Example: Based on the intake assessment, client presents with symptoms consistent with Major Depressive Disorder, single episode, moderate (F32.1), as evidenced by dysphoric mood, anhedonia, insomnia, fatigue, and difficulty concentrating persisting for at least six weeks with significant functional impairment. Generalized Anxiety Disorder (F41.1) is a co-occurring consideration given endorsed excessive worry and physical anxiety symptoms. Rule out Persistent Depressive Disorder pending extended observation.

7. Treatment Plan Summary

The treatment plan documents the goals, objectives, and interventions for treatment. In some practices, this is a separate document signed by the client; in others, it's summarized in the intake note.

At minimum, document:

  • 2–3 measurable treatment goals tied to the diagnosis and presenting problem
  • Therapeutic modality and approach planned
  • Frequency of sessions
  • Estimated duration of treatment (if determinable)

Example goals:

  • Goal 1: Reduce depressive symptoms, as measured by a PHQ-9 score below 10 within 12 sessions
  • Goal 2: Develop and implement three behavioral activation strategies to improve daily functioning within 8 sessions
  • Goal 3: Client will identify and challenge three core negative beliefs contributing to depressive thinking patterns within 16 sessions

8. Informed Consent Documentation

Document that informed consent was obtained and what was covered:

Client was provided with and acknowledged receipt of the informed consent document. Therapist reviewed: nature of services, confidentiality and its limits, HIPAA privacy rights, fee structure and payment policy, telehealth consent (if applicable), emergency contact protocol, and the voluntary nature of treatment. Client verbalized understanding and signed consent.

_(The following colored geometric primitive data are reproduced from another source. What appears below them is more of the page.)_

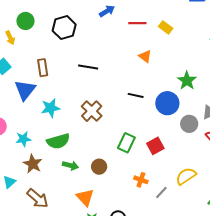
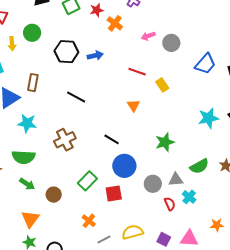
blue arrow: (107, 11) -> (95, 56), moved
blue circle: (167, 103) -> (124, 166), moved

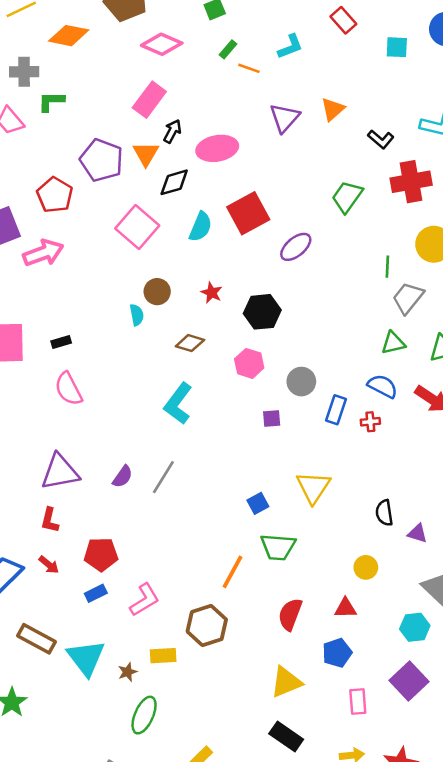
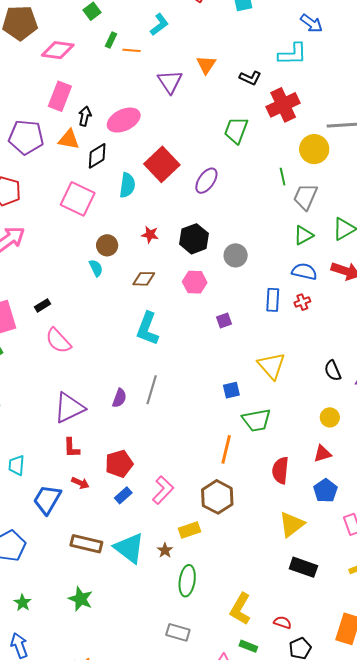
orange triangle: (146, 154) -> (69, 139), turned -35
purple pentagon: (102, 160) -> (26, 137), moved
gray circle: (301, 382) -> (236, 255), moved
blue square: (258, 503) -> (231, 390), turned 30

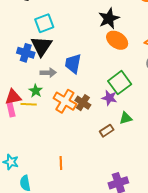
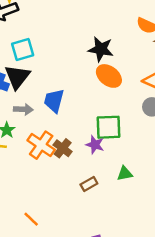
black star: (109, 18) -> (101, 49), turned 30
green square: (120, 83) -> (108, 127), turned 30
green triangle: (126, 118) -> (125, 174), moved
orange line: (61, 163) -> (31, 219), turned -48

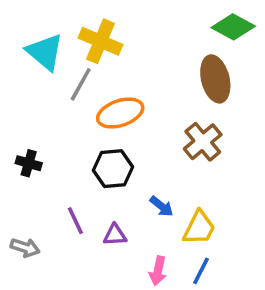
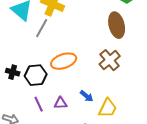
orange ellipse: (120, 113) -> (64, 61), moved
black hexagon: (113, 169) -> (36, 75), moved
purple triangle: (115, 235) -> (61, 103), moved

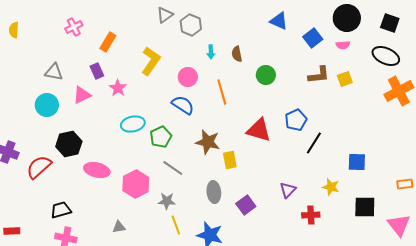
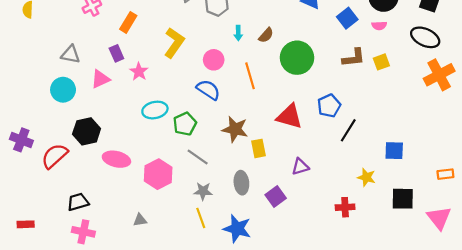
brown semicircle: (237, 54) -> (266, 35), turned -126
green circle: (266, 75) -> (297, 58), size x1.6
purple triangle: (288, 190) -> (300, 167), moved, turned 30
gray star: (167, 201) -> (203, 191), moved

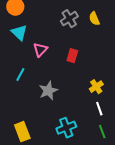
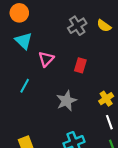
yellow semicircle: (94, 19) -> (104, 26), turned -32
gray star: (48, 91) -> (66, 101), moved

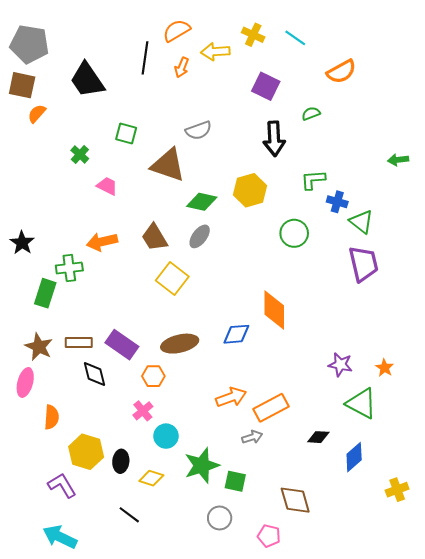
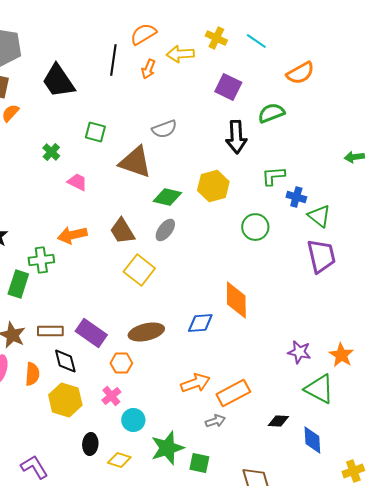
green semicircle: (311, 114) -> (271, 113), size x1.5
orange star: (384, 368) -> (341, 355), size x1.4
orange semicircle: (51, 417) -> (32, 374), moved
yellow hexagon: (86, 452) -> (65, 400), moved
blue diamond: (354, 457) -> (312, 440), turned -52

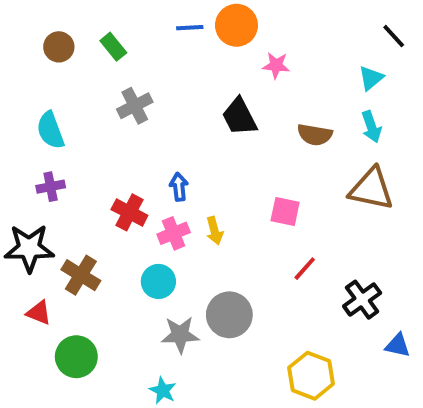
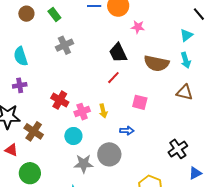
brown semicircle: (315, 135) -> (156, 63), size x1.4
blue arrow: (179, 187) -> (127, 131), moved, turned 96
brown triangle: (371, 189) -> (185, 92), size x0.7
red line: (305, 269) -> (113, 78), moved
blue triangle: (398, 345) -> (195, 173), turned -40

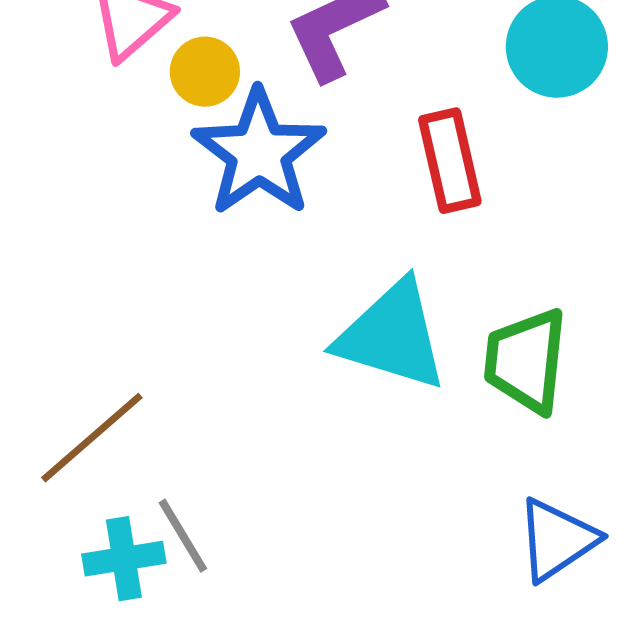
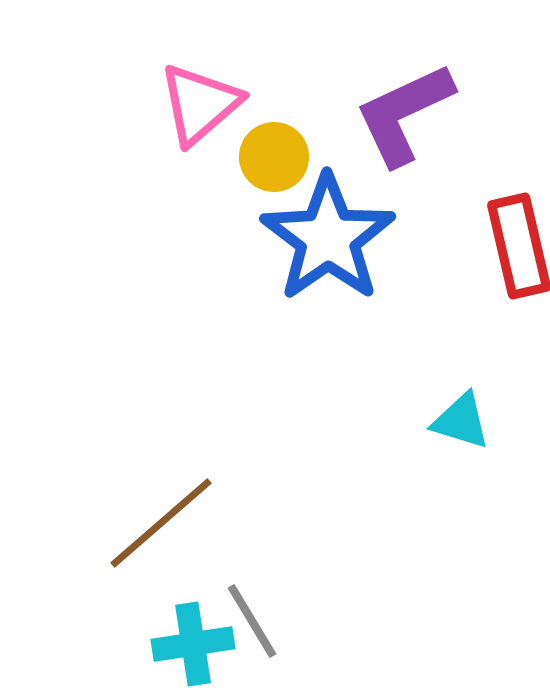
cyan triangle: (392, 336) -> (461, 421), size x0.5

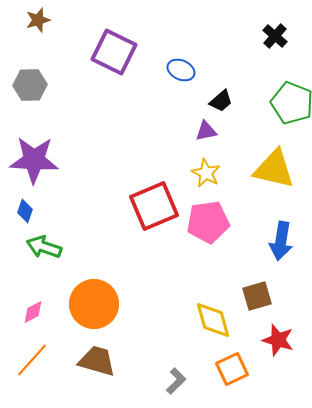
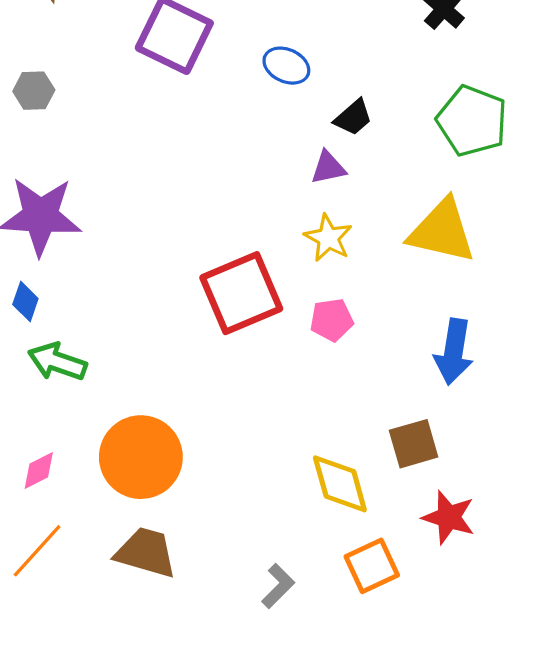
gray hexagon: (30, 85) -> (34, 91), size x0.7
pink pentagon: (208, 222) -> (332, 320), size x0.6

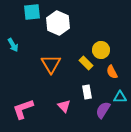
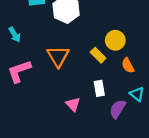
cyan triangle: (120, 97) -> (137, 94), turned 40
pink L-shape: (23, 109) -> (19, 71), moved

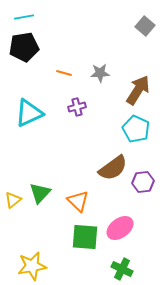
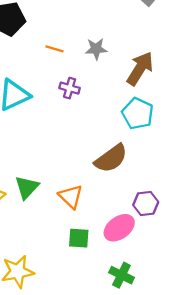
purple cross: (77, 107) -> (70, 88), turned 30
purple hexagon: (143, 182) -> (146, 204), moved
green square: (85, 237) -> (79, 238), size x0.7

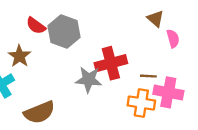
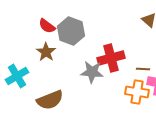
brown star: (19, 56) -> (46, 52), moved

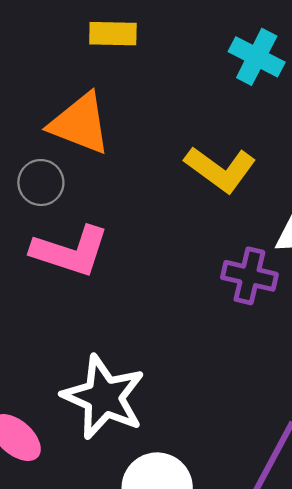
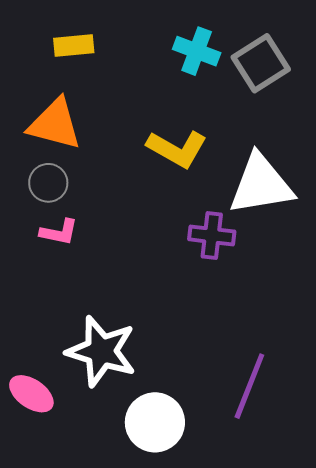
gray circle: (41, 183) -> (48, 183), moved
pink L-shape: (70, 251) -> (59, 232), size x0.6

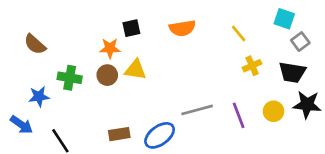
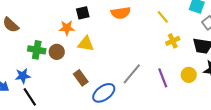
brown circle: (107, 75) -> (57, 52), moved
blue star: (39, 97) -> (23, 76), moved
gray line: (197, 110) -> (132, 74), turned -35
brown rectangle: (119, 134) -> (81, 78), moved, turned 63

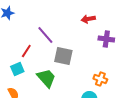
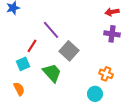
red arrow: (88, 19) -> (112, 12), moved
gray square: (63, 56) -> (69, 51), turned 30

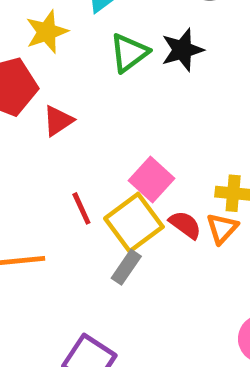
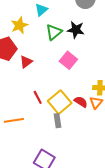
black star: (182, 50) -> (76, 30), turned 30
pink square: (151, 179) -> (68, 60), moved
gray rectangle: (126, 267) -> (57, 121), turned -40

Putting It Together: SOAP Format for Intake

Many therapists use SOAP format even for intake notes. Here's how the intake elements map onto SOAP:

S (Subjective): Presenting problem — client's chief complaint, symptom description, history in their own words.

O (Objective): Mental status examination findings.

A (Assessment): Diagnostic impression including DSM-5 diagnosis, differential, and risk assessment.

P (Plan): Treatment plan goals, modality, frequency, and initial session focus.

Using AI for Intake Notes

AI documentation tools like TherapNote can dramatically speed up intake note writing. After an intake session, you can dictate a 2–3 minute summary covering the presenting problem, history highlights, MSE findings, diagnostic impression, and planned approach — and receive a complete, structured intake note as a starting point.

The intake note still requires your clinical judgment and review — especially the diagnostic section and safety assessment. But starting from an AI-generated draft rather than a blank page cuts intake documentation time significantly, which matters most during the onboarding rush of a new caseload.

Documentation quality at intake sets the tone for every session that follows. Get it right once, and the rest is easier.